I felt sick as I carefully made my way back to the beach. Thankfully, I found a much easier path to egress the water than the way I had entered. Trudging together back up the slope, we began to discuss the awful thing we had just witnessed. Obviously, what we saw, the complete lack of ANY life, is NOT the normal condition of any tropical body of water, and I have been in many all over the world. It was amazing to consider that the environment there wasn’t just damaged, it was completely destroyed. The entire ecosystem somehow has been removed. The question we had was “How had they done it?” How could EVERYTHING be dead and gone? I just didn’t see how such a thing could be possible. Poison? Dynamite? Huge nets? All the above? HOW?
Truthfully, at that moment, I was ready to pack up and head back home.
Leisurely stripping off my gear I stared thoughtfully out at the water. In the past, after a dive I would marvel at the wonderful world hidden like an alternate universe under the waves. This time though, I felt none of that wonder, only nausea. I looked over at my dive partner and offered, "Man, that was just awful. How about we try another spot tomorrow and if its like THAT I think we need to drive on and try our luck at some other part of the coast."
"Yeah, you're right; but tomorrow we'll try diving at The Claveria Lagoon. I think we'll have more luck there. If not, we'll follow your suggestion. What do you think?"
I knodded and with an exaggerated sigh I responded, "O...kay."

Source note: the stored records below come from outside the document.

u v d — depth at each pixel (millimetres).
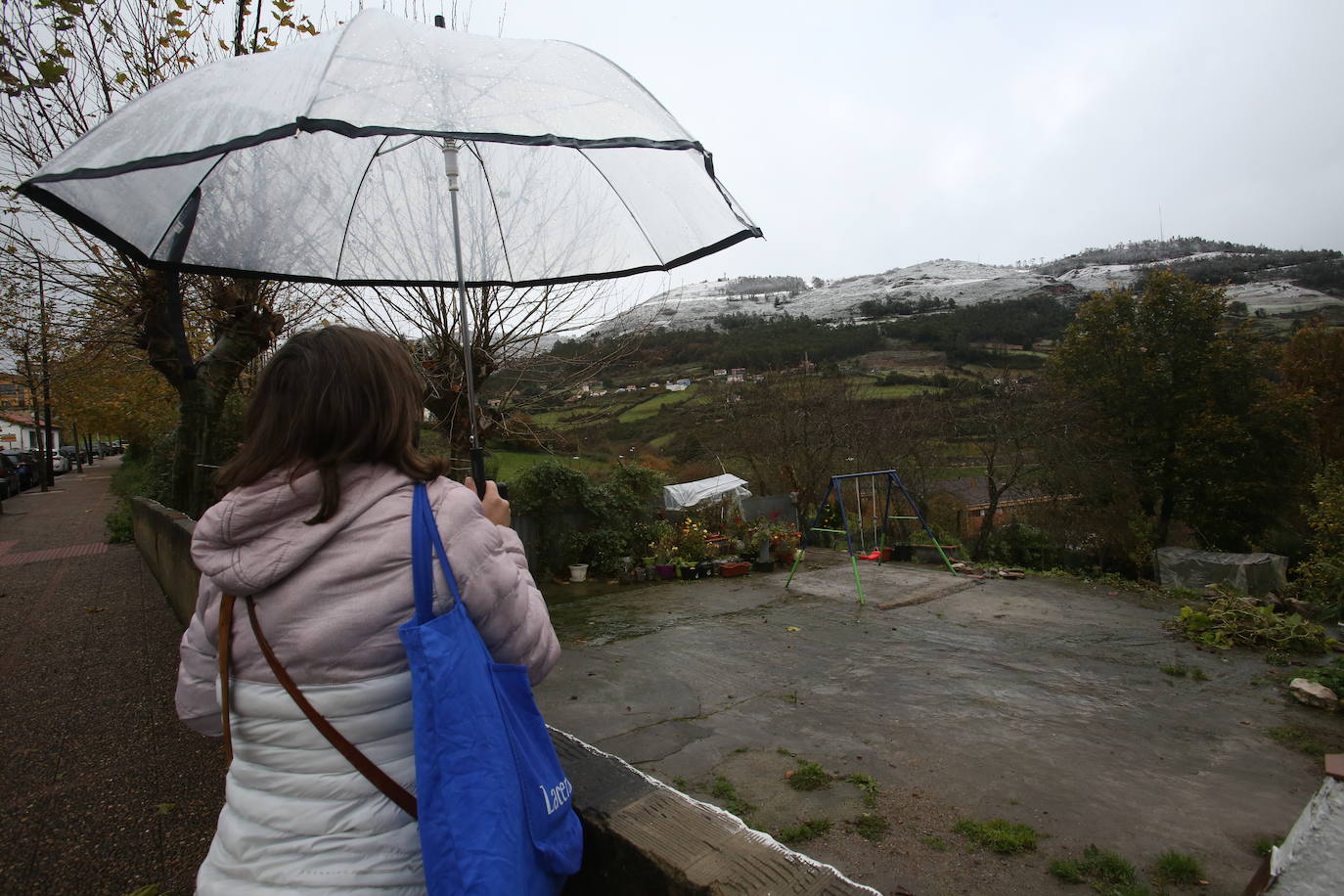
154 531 7371
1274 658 6039
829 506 13992
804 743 4461
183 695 1107
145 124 1559
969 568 10203
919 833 3432
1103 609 7902
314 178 2145
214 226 2020
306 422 1027
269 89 1525
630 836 1364
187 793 3217
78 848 2805
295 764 977
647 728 4730
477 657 1007
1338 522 14070
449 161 1967
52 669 4906
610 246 2475
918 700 5195
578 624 7523
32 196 1580
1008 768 4109
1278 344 30234
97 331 6523
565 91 1765
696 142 1821
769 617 7734
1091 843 3330
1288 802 3699
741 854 1303
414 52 1644
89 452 49438
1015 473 20953
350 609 974
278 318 6301
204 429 6035
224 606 1028
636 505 10680
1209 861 3186
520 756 1029
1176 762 4180
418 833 987
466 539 1041
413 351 5629
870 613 7852
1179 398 25094
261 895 944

Sitting heavily on a little grassy hummock near the car, I stared out at the sea, now dark from angry storm clouds above. The rain, no longer occasionally spitting on us, was increasing in intensity; I hardly noticed as I intoned, almost despairingly, "Sounds like a plan dude. Tomorrow the lagoon it is. It can't be any worse than the underwater desert we saw out there today. Just the thought of what's been done here makes me want to cry."